Still, at least once a month, he’d get caught in the kitchen or coming home from school and have to pay the price for breathing. He’d give us a call, gasping through clenched teeth, sometimes not even able to talk. We didn’t need words, we’d hear him moan and know it was a 911 emergency.

He’d crawl out his window and be waiting in the bushes when we’d arrive with the wagon. Then we’d haul him back and I’d repair the damage. He’d hide out in the tree house for a few days to recoup. Then he’d sneak back home and the cycle would begin again.

By the time we were nine, we finally realized there was no point in his going home at all. No one woke him up for school. No one checked to see if he was there at night. No one made him dinner. Maybe the Hammer thought he’d crawled off somewhere to die, and he was rid of him. I don’t know. Probably, he didn’t think about him at all.

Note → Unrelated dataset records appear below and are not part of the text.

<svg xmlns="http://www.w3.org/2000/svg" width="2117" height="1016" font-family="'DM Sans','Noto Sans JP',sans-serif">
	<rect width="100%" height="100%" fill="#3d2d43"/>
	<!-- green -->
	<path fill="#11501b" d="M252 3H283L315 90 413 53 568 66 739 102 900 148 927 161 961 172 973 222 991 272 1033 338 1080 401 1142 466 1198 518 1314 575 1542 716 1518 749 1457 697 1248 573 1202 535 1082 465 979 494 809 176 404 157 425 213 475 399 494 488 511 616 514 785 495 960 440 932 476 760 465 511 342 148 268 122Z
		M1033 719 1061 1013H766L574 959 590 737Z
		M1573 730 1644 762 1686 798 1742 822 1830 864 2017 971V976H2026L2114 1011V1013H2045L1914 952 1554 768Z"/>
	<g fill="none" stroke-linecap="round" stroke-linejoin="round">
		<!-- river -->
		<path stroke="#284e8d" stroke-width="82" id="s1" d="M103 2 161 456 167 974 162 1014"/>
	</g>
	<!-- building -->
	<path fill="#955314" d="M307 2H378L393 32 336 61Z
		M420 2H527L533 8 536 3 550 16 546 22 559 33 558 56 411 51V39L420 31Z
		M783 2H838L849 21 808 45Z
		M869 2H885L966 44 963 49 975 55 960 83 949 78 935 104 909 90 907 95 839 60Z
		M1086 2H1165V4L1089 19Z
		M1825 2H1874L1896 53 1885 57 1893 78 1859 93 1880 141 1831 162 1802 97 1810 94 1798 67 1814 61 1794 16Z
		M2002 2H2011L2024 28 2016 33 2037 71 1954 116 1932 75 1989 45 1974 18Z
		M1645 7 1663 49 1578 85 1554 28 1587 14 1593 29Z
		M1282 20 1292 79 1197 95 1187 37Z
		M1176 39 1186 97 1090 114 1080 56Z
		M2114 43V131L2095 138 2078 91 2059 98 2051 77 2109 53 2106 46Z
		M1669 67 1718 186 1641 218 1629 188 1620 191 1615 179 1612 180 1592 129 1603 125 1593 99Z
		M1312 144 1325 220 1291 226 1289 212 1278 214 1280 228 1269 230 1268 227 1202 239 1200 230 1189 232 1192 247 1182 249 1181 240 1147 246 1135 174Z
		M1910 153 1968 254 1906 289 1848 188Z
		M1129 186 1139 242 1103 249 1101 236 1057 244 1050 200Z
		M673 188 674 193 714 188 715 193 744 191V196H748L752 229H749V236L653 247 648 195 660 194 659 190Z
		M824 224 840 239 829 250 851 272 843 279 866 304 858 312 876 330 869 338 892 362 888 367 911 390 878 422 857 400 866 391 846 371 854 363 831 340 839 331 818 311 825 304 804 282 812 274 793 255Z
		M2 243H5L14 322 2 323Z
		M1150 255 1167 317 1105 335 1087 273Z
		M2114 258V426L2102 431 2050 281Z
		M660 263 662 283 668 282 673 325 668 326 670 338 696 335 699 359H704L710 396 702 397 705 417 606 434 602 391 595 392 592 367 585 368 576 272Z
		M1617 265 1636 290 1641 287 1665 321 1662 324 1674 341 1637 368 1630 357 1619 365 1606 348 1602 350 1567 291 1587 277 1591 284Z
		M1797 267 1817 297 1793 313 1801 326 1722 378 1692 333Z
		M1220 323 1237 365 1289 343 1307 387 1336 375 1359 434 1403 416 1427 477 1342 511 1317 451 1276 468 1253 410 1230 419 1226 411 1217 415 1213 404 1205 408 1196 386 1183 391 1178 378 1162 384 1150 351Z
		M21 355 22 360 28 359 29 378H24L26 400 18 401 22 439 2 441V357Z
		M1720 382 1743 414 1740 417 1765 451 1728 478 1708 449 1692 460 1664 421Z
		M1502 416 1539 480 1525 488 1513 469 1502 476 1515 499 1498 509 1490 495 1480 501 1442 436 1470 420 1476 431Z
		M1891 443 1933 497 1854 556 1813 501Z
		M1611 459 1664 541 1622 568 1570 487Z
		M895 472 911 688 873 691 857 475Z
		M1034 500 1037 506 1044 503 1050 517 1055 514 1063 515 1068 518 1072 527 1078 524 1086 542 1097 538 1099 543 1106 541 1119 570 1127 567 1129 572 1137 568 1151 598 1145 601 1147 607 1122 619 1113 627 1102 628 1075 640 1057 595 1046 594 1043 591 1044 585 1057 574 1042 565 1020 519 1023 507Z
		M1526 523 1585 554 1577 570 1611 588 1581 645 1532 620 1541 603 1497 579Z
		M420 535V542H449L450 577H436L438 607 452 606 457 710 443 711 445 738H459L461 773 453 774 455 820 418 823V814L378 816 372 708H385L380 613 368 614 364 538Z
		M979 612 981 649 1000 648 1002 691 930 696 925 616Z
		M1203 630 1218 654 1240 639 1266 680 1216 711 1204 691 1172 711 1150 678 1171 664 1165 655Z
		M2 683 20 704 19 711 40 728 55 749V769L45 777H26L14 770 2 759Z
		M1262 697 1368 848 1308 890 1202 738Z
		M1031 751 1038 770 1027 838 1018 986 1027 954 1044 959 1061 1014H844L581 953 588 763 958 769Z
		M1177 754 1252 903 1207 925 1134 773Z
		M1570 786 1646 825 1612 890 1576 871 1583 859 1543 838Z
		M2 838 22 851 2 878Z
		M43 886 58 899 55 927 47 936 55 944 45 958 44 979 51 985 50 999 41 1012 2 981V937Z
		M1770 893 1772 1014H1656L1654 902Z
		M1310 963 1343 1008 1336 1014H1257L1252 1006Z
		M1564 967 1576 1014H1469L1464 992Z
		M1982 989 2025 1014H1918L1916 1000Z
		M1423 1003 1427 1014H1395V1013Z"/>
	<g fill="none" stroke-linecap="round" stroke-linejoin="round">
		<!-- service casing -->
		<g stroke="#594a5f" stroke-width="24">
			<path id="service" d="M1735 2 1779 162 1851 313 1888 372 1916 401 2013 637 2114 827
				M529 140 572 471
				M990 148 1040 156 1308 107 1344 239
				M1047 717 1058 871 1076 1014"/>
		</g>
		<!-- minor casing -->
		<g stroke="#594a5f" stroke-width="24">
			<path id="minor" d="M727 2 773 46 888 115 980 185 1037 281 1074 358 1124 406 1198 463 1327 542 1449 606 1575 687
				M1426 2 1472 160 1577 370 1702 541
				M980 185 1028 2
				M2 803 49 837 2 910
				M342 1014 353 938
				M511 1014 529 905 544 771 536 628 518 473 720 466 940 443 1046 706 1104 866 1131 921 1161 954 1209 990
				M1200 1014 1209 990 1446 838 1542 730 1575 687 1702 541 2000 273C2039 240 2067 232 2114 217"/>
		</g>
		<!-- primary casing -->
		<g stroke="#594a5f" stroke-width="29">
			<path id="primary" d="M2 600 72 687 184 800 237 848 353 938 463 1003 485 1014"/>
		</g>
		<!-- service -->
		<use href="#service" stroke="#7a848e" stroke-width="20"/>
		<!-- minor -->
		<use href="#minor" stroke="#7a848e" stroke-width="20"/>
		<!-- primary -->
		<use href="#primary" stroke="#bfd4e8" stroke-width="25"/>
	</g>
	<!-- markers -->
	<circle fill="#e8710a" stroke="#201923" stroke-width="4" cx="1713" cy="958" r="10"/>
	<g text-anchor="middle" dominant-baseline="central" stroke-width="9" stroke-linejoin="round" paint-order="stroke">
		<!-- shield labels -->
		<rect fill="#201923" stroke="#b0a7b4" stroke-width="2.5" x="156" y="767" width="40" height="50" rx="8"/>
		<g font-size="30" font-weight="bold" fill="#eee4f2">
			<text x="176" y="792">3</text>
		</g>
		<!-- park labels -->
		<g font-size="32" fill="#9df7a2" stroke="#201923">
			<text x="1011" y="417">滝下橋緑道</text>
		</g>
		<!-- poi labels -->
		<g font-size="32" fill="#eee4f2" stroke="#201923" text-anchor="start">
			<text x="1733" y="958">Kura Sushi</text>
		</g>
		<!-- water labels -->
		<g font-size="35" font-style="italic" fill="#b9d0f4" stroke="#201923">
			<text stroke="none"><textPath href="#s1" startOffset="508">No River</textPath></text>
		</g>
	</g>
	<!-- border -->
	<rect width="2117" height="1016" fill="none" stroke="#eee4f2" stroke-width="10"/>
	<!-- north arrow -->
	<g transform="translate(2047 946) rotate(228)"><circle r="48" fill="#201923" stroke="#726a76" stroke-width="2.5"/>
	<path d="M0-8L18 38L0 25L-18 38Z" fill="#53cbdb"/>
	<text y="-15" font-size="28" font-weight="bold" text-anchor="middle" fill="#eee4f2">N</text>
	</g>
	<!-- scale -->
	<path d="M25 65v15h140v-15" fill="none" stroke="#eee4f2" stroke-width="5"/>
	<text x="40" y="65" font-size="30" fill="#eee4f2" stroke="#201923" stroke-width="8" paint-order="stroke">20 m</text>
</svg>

So Ipod was the first of us to stay in the tree house full time—easy deal. His father didn’t care and my parents were too stressed to notice.

I followed soon after, when my mom checked out. The only place I could fall asleep was near the soothing energy of my tree. After the funeral, Sam asked the Chihuahua if Lex could stay a couple of weeks, so I wouldn’t be alone. The Chihuahua jumped on the chance to have an empty house and “overnight guests.” Lex cramped her style. She didn’t like people to think she was old enough to have a daughter Lex’s age. Plus, did I mention the “overnight guests?”

Sam was so trashed; he let us call the shots. Besides, he was used to us sleeping in the tree house. He thought of it as just another room down the hall. He was relieved I had someone to hold onto. Two weeks became two months and two months became two years. Basically, Lex just never went home. Shortly after the funeral, the three of us were living there full time as though it was totally normal. Of course, normal is a relative word. But for us, it was home.

As we walked into the back yard, Lex pulled out her earbuds and spoke for the first time since the locker bay, “I’m dying for a Popsicle.”

“Me too,” I said, climbing the tree house ladder.

I walked into the tree house thinking—as I did every day—that except for an occasional, uneventful trip to the past, my days were all the same.

That was the last time I had that thought.